The information set forth in Item 4 is hereby amended and supplemented by the following:
(1)
The section captioned “Determination of Validity; Rejection of Shares; Waiver of Defects; No Obligation to Give Notice of Defects.” in Section 3 (“Procedures for Tendering Shares”) of the Offer to Purchase on page 18 is hereby deleted in its entirety and replaced with the following:
“Determination of Validity; Rejection of Shares; Waiver of Defects; No Obligation to Give Notice of Defects. The Company will determine, in its sole discretion, all questions as to the validity, form, eligibility (including time of receipt) and acceptance for purchase of any tender of shares, and its determination will be final and binding on all parties, subject to any Offer participant’s disputing such determination in a court of competent jurisdiction. The Company reserves the absolute right to reject any or all tenders of any shares that it determines are not in proper form or the acceptance for purchase of or payment for which the Company determines may be unlawful. The Company also reserves the right to waive any defect or irregularity in any tender with respect to any particular share or any particular shareholder, and the Company’s interpretation of the terms of the Offer will be final and binding on all parties, subject to any Offer participant’s disputing such determination in a court of competent jurisdiction. No tender of shares will be deemed to have been properly made until the shareholder cures, or the Company waives, all defects or irregularities. None of the Company, the Depositary, the Information Agent or any other person will be under any duty to give notification of any defects or irregularities in any tender or incur any liability for failure to give this notification.”
(2)
The second and third paragraphs in Section 6 (“Conditions of the Offer”) of the Offer to Purchase on page 22 are hereby deleted in its entirety and replaced with the following:
“The conditions referred to above are for our sole benefit and may be asserted by us regardless of the circumstances giving rise to any of these conditions (other than conditions that are proximately caused by our action or failure to act), and may be waived by us, in whole or in part, in our reasonable discretion prior to the Expiration Time. As of the date of this Offer to Purchase, we are not aware that any approval, permit, authorization, favorable review or consent of any governmental entity required to be obtained in connection with the Offer has not been obtained on terms satisfactory to us in our reasonable discretion, as well as that any of the conditions in this Section 6 exist or are reasonably likely to exist on or before the Expiration Time of the Offer.

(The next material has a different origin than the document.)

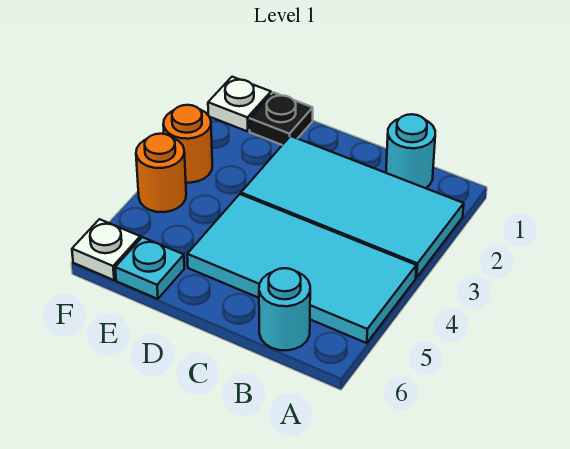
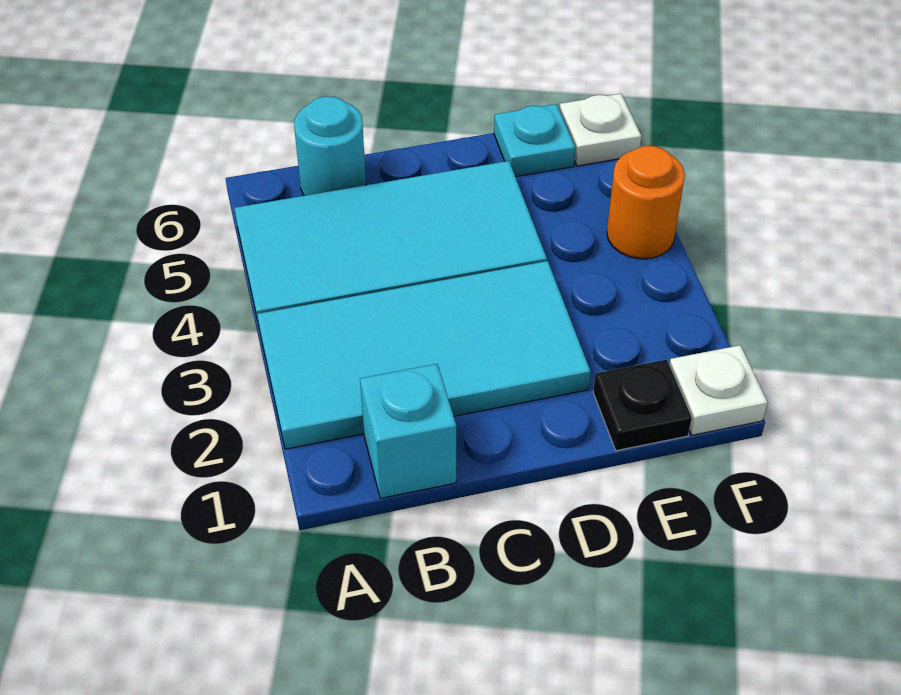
cyan round brick B1 level 1 -> cyan brick B1 level 1
orange round brick F3 level 1 -> none

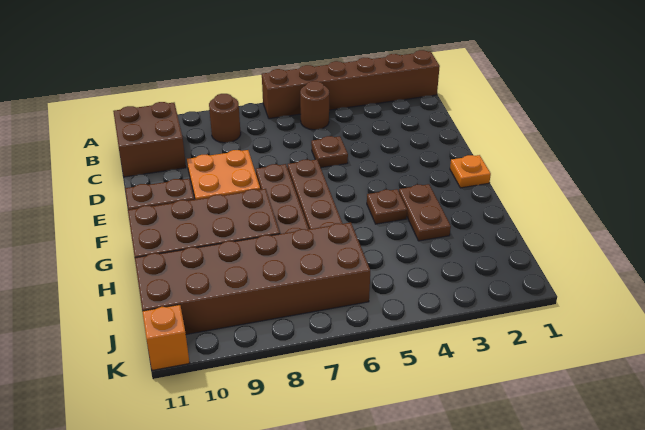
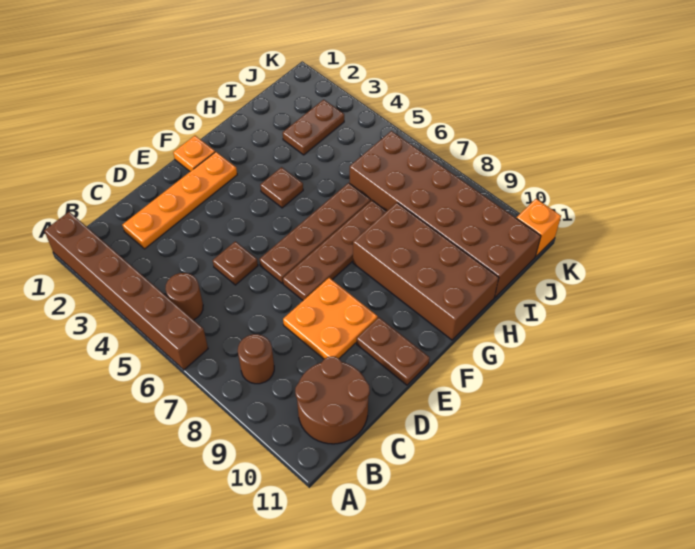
brown brick B10:C11 level 1 -> brown round brick B10:C11 level 1
none -> orange plate C2:F2 level 1
brown plate G3:H3 level 1 -> brown plate I3:J3 level 1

To the extent that we become aware that any of the conditions set forth above exist or are incapable of being satisfied, the Company will promptly advise the shareholders of such condition in the form of an amendment to the tender offer and promptly advise whether the Company elects to waive such condition and, if necessary, extend the Expiration Time of the Offer.
Any determination by us concerning the events described above will be final and binding on all persons participating in the Offer, subject to such Offer participant’s disputing such determination in a court of competent jurisdiction.”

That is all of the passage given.